One of the things that boxing gloves and MMA gloves do is they provide a lot of protection for the hands. If you're not able to throw full force punches at your opponent's face and head without personal repercussion, that's a very different, you'll take a very different approach to your fighting style.

Training for the Known and Unknown

IS: In the book you talk about a different approach in training and competition, to try to not injure your training partners. Does training differently than you compete put people at a disadvantage in competition?

JT: There was a concept that was introduced, I think it was in Rory Miller's book, "Meditations on Violence." He said, if you're going to be practicing martial arts, no matter what there is a flaw in your training. And the reason for that is that if there was not a flaw in your training, you would be killing and seriously injuring people that you train with. There has to be an intentional flaw there. That's actually where I get into where you should [approach a problem] like a physicist would approach problems. You're not training for the specific scenario that you're looking at right now, you're training to tackle the unknown later on.

IS: It seems like the whole book is built around what's the evidence we can find and what's the theoretical basis we can find behind the martial arts. How many of the people in the martial arts world are tied up in concepts that cannot be proven, such as the concept of the metaphysical force known as "Qi"?

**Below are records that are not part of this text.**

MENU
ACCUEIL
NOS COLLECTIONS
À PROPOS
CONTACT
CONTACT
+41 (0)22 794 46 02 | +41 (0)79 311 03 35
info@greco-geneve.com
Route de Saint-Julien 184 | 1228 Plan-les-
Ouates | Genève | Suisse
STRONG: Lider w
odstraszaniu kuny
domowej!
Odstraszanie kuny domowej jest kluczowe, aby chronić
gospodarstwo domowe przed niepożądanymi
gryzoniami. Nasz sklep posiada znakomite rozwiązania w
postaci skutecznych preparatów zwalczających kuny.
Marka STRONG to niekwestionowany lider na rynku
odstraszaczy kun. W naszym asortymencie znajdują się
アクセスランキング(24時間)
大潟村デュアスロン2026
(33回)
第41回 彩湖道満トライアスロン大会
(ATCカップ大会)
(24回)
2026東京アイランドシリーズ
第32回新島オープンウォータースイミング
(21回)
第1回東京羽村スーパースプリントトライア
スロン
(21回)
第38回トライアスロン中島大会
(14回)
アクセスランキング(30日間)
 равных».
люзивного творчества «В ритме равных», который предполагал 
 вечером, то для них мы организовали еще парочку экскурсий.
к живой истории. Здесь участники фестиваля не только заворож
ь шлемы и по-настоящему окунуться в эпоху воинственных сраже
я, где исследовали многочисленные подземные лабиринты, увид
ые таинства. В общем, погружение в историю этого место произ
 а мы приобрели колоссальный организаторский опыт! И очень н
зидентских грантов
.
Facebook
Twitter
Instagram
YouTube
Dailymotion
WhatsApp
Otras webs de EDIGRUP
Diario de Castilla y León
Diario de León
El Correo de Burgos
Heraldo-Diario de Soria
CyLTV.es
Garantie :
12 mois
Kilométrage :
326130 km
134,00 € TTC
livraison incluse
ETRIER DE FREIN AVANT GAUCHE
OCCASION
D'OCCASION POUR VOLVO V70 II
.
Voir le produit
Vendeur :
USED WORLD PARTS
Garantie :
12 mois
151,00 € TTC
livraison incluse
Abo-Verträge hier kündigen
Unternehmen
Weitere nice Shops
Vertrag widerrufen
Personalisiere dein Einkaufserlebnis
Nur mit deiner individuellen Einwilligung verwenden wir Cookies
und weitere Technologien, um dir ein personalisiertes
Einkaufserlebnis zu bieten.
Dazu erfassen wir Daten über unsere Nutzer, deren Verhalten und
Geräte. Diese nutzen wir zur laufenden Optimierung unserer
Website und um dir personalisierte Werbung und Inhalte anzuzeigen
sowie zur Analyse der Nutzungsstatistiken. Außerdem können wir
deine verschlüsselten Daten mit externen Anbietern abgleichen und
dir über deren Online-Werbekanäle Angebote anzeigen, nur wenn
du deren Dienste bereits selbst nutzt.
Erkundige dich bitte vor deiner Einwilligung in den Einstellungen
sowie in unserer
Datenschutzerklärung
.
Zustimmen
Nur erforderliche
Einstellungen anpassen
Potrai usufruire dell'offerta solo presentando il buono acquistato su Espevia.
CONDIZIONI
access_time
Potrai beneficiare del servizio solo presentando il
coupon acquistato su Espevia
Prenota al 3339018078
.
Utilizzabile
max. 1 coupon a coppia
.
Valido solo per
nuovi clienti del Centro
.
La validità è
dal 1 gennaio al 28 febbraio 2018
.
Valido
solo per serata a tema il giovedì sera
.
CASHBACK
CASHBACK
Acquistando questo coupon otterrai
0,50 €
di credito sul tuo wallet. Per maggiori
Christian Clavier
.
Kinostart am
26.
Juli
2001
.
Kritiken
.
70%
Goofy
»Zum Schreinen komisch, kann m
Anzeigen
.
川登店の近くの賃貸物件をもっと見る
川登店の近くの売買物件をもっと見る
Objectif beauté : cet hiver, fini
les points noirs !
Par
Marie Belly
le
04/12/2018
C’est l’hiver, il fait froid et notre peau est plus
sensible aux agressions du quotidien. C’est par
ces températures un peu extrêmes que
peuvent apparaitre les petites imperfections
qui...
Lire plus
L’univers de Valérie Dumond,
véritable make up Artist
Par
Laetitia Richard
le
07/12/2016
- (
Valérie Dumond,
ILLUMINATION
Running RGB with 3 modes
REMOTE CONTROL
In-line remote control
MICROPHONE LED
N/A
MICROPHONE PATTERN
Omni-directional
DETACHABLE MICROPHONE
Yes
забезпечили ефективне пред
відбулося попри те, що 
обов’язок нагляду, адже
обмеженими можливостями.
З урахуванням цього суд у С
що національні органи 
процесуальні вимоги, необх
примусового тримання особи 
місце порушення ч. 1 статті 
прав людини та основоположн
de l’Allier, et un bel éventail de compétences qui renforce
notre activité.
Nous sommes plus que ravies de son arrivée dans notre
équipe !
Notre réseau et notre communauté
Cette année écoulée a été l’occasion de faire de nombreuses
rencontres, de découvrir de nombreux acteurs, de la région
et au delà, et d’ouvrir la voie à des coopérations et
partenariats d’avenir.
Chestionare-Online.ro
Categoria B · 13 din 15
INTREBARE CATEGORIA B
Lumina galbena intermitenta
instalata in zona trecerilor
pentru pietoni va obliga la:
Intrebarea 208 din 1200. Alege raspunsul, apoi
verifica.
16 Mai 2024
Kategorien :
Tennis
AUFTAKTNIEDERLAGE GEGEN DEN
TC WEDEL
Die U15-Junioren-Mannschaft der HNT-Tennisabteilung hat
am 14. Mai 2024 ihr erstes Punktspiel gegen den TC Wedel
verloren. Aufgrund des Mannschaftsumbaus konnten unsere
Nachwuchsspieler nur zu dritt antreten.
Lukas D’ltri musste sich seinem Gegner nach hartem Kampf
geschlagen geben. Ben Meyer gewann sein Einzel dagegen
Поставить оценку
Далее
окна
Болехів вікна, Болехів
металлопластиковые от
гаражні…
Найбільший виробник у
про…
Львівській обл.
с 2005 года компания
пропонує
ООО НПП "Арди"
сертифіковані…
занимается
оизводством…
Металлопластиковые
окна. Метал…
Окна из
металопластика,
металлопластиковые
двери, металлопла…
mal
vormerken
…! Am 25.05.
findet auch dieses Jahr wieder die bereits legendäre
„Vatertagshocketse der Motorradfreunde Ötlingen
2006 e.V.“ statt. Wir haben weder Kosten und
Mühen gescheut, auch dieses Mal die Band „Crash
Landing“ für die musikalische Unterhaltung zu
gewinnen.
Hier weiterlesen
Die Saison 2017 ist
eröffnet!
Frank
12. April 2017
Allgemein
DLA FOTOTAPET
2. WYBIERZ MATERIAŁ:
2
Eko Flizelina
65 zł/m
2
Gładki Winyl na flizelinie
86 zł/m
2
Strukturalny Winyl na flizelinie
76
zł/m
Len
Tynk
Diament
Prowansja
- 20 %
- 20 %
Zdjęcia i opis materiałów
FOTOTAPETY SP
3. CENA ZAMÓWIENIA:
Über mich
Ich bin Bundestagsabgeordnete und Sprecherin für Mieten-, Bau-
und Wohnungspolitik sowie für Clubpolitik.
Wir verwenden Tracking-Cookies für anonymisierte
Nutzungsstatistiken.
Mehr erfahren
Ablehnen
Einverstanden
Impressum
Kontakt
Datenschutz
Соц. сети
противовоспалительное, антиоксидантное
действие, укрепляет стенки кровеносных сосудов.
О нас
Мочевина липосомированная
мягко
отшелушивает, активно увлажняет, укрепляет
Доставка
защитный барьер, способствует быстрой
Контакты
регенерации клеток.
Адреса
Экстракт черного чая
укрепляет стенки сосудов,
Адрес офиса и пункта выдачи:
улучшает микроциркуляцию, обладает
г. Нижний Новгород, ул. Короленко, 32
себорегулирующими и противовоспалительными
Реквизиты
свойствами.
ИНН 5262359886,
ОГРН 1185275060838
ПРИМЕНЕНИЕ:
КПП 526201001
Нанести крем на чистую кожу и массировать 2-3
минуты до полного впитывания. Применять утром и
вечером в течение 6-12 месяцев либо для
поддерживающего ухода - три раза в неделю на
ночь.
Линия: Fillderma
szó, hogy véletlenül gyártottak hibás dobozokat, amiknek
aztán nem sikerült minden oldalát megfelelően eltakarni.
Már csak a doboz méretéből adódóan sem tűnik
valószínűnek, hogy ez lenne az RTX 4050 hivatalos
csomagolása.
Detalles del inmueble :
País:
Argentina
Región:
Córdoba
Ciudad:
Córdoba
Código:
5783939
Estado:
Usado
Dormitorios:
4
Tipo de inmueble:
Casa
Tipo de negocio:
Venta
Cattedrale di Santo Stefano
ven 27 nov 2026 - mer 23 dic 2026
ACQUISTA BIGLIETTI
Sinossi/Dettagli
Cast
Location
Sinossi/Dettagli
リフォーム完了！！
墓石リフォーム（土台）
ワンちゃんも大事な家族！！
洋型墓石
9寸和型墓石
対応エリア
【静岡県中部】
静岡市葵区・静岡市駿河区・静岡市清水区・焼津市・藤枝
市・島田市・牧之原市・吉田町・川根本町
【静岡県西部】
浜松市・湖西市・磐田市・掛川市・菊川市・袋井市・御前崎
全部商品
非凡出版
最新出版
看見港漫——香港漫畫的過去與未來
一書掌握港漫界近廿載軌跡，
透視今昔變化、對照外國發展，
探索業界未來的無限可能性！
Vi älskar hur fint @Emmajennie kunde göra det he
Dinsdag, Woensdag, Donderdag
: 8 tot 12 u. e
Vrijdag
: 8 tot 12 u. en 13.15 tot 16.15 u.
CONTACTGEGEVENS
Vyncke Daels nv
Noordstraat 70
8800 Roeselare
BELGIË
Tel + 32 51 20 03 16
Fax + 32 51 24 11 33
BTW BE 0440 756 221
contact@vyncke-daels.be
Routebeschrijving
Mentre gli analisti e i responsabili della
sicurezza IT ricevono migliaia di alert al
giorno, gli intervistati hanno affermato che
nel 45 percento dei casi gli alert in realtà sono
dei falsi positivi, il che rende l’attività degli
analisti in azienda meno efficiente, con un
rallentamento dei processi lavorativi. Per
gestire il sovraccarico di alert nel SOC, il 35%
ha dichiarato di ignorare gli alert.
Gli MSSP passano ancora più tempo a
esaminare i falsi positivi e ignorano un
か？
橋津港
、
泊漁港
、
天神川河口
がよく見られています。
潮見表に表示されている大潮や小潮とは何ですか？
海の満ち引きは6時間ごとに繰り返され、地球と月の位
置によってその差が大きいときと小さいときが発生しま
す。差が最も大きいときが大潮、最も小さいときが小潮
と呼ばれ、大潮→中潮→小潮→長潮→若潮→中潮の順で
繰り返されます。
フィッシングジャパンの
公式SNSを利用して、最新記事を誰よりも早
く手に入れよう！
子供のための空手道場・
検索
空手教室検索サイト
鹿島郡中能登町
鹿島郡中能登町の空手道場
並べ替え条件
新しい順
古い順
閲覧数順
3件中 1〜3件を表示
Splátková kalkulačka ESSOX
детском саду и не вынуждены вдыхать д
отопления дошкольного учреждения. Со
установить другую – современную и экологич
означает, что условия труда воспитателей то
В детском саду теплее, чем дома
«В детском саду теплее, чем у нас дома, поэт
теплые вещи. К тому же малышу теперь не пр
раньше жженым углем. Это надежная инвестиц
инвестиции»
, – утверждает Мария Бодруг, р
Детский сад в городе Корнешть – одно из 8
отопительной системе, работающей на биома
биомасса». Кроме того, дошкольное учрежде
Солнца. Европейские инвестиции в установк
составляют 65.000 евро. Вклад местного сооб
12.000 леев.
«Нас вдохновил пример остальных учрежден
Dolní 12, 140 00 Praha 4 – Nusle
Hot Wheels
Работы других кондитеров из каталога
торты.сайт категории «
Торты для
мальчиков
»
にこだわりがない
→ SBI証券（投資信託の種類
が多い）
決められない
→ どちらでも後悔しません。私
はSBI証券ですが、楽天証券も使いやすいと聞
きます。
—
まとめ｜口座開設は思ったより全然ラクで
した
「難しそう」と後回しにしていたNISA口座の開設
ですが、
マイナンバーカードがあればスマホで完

JT: There's one part of the book where I talk about not throwing away good stuff just because it has a mystical explanation. I think some pressure points are a really good example of this. I've personally been brought to my knees by having a thumb shoved inside of my elbow before. Of course the explanation for that is that my Qi has been affected. Just because the explanation is Qi doesn't mean that that didn't work. I wanted to write the book such that I wasn't just dismissing anything that had to do with Qi, but instead saying some of these things are things that we had to come up with an explanation for before we had the actual science to explain it. So we're not saying that it's all garbage, but we are saying that it's about time for us to come in and figure out what's really going on here.

IS: Is there anything else that you'd like to elaborate on? 

JT: A lot of people don't necessarily understand at first why a study of martial arts would lead us to answers about problems with football today. In football, you've got all sorts of different things going on. The actual activity that's causing the brain damage is not the primary activity that's going on. We're trying to get a ball in a certain location. That has nothing to do with brain damage. But, then you look over at boxing and MMA, then the actual goal of the activity is that brain damage. Then we can take a look and we can say, okay, what are these guys doing that's effective at causing that, and what's not? We really should look to a sport that's looking directly at causing what it is we're trying to fix.